■ **Action item**:
Can you render every line of the records below as a Markdown table, skipping blank lines, with a "Row" column numbering each line and a "Line" column holding its text?
══ Given information ══
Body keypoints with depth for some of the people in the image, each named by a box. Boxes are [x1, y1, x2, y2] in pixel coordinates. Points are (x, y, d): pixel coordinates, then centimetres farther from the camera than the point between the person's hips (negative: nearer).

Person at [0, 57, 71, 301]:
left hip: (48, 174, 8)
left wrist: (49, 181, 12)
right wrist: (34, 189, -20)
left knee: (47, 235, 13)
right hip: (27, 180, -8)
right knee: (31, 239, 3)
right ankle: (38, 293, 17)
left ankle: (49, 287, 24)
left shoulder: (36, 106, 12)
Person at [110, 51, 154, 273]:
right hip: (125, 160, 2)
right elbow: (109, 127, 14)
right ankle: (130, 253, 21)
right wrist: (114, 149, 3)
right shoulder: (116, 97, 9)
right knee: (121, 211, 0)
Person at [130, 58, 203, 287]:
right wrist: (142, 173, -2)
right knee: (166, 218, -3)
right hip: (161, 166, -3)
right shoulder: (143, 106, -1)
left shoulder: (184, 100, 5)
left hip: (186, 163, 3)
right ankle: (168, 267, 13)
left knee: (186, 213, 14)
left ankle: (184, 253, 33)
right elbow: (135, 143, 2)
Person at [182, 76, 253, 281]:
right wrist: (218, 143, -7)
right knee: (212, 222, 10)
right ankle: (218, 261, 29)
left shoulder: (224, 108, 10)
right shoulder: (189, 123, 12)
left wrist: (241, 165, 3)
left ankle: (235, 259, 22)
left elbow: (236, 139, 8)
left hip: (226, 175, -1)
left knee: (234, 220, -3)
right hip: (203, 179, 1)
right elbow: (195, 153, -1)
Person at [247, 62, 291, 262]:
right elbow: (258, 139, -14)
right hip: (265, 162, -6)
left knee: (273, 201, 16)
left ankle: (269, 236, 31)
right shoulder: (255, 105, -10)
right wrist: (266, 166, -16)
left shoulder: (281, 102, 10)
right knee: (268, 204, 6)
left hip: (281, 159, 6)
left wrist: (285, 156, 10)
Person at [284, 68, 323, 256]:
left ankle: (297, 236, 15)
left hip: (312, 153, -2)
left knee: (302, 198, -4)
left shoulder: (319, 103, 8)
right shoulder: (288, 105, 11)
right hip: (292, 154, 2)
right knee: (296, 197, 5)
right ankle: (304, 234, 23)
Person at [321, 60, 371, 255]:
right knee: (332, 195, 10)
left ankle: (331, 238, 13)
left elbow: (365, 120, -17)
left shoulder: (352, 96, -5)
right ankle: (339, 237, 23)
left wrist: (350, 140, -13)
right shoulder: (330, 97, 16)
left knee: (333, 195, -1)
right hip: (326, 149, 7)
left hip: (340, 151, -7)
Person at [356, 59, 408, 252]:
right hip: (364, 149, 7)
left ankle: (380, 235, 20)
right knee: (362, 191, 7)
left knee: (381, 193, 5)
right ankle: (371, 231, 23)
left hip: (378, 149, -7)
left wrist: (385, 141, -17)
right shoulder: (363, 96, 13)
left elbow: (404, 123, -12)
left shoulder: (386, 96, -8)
═══
■ **Answer to this problem**:
| Row | Line |
|---|---|
| 1 | Body keypoints with depth for some of the people in the image, each named by a box. Boxes are [x1, y1, x2, y2] in pixel coordinates. Points are (x, y, d): pixel coordinates, then centimetres farther from the camera than the point between the person's hips (negative: nearer). |
| 2 | Person at [0, 57, 71, 301]: |
| 3 | left hip: (48, 174, 8) |
| 4 | left wrist: (49, 181, 12) |
| 5 | right wrist: (34, 189, -20) |
| 6 | left knee: (47, 235, 13) |
| 7 | right hip: (27, 180, -8) |
| 8 | right knee: (31, 239, 3) |
| 9 | right ankle: (38, 293, 17) |
| 10 | left ankle: (49, 287, 24) |
| 11 | left shoulder: (36, 106, 12) |
| 12 | Person at [110, 51, 154, 273]: |
| 13 | right hip: (125, 160, 2) |
| 14 | right elbow: (109, 127, 14) |
| 15 | right ankle: (130, 253, 21) |
| 16 | right wrist: (114, 149, 3) |
| 17 | right shoulder: (116, 97, 9) |
| 18 | right knee: (121, 211, 0) |
| 19 | Person at [130, 58, 203, 287]: |
| 20 | right wrist: (142, 173, -2) |
| 21 | right knee: (166, 218, -3) |
| 22 | right hip: (161, 166, -3) |
| 23 | right shoulder: (143, 106, -1) |
| 24 | left shoulder: (184, 100, 5) |
| 25 | left hip: (186, 163, 3) |
| 26 | right ankle: (168, 267, 13) |
| 27 | left knee: (186, 213, 14) |
| 28 | left ankle: (184, 253, 33) |
| 29 | right elbow: (135, 143, 2) |
| 30 | Person at [182, 76, 253, 281]: |
| 31 | right wrist: (218, 143, -7) |
| 32 | right knee: (212, 222, 10) |
| 33 | right ankle: (218, 261, 29) |
| 34 | left shoulder: (224, 108, 10) |
| 35 | right shoulder: (189, 123, 12) |
| 36 | left wrist: (241, 165, 3) |
| 37 | left ankle: (235, 259, 22) |
| 38 | left elbow: (236, 139, 8) |
| 39 | left hip: (226, 175, -1) |
| 40 | left knee: (234, 220, -3) |
| 41 | right hip: (203, 179, 1) |
| 42 | right elbow: (195, 153, -1) |
| 43 | Person at [247, 62, 291, 262]: |
| 44 | right elbow: (258, 139, -14) |
| 45 | right hip: (265, 162, -6) |
| 46 | left knee: (273, 201, 16) |
| 47 | left ankle: (269, 236, 31) |
| 48 | right shoulder: (255, 105, -10) |
| 49 | right wrist: (266, 166, -16) |
| 50 | left shoulder: (281, 102, 10) |
| 51 | right knee: (268, 204, 6) |
| 52 | left hip: (281, 159, 6) |
| 53 | left wrist: (285, 156, 10) |
| 54 | Person at [284, 68, 323, 256]: |
| 55 | left ankle: (297, 236, 15) |
| 56 | left hip: (312, 153, -2) |
| 57 | left knee: (302, 198, -4) |
| 58 | left shoulder: (319, 103, 8) |
| 59 | right shoulder: (288, 105, 11) |
| 60 | right hip: (292, 154, 2) |
| 61 | right knee: (296, 197, 5) |
| 62 | right ankle: (304, 234, 23) |
| 63 | Person at [321, 60, 371, 255]: |
| 64 | right knee: (332, 195, 10) |
| 65 | left ankle: (331, 238, 13) |
| 66 | left elbow: (365, 120, -17) |
| 67 | left shoulder: (352, 96, -5) |
| 68 | right ankle: (339, 237, 23) |
| 69 | left wrist: (350, 140, -13) |
| 70 | right shoulder: (330, 97, 16) |
| 71 | left knee: (333, 195, -1) |
| 72 | right hip: (326, 149, 7) |
| 73 | left hip: (340, 151, -7) |
| 74 | Person at [356, 59, 408, 252]: |
| 75 | right hip: (364, 149, 7) |
| 76 | left ankle: (380, 235, 20) |
| 77 | right knee: (362, 191, 7) |
| 78 | left knee: (381, 193, 5) |
| 79 | right ankle: (371, 231, 23) |
| 80 | left hip: (378, 149, -7) |
| 81 | left wrist: (385, 141, -17) |
| 82 | right shoulder: (363, 96, 13) |
| 83 | left elbow: (404, 123, -12) |
| 84 | left shoulder: (386, 96, -8) |